> Exercise brief: Once you find the line containing "fx_px: 1078" in the data below, copy it and each following line exactly, up to and including the line containing "focal_mm: 20", and nothing else.
# # # # # # #
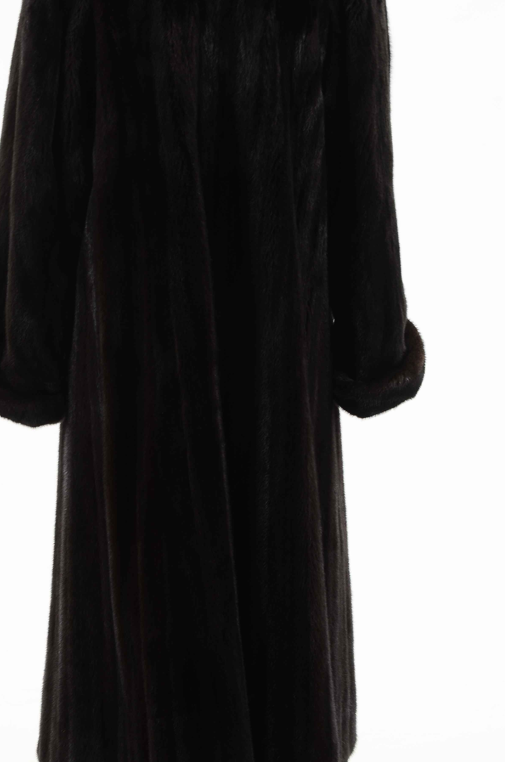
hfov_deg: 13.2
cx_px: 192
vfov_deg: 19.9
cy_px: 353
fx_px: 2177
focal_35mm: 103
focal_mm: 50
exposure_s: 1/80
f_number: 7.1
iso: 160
# # # # # # #
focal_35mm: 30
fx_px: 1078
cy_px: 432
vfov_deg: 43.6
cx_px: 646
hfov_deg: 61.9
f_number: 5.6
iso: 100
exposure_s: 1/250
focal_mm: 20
# # # # # # #
> Task solution:
fx_px: 1078
cy_px: 432
vfov_deg: 43.6
cx_px: 646
hfov_deg: 61.9
f_number: 5.6
iso: 100
exposure_s: 1/250
focal_mm: 20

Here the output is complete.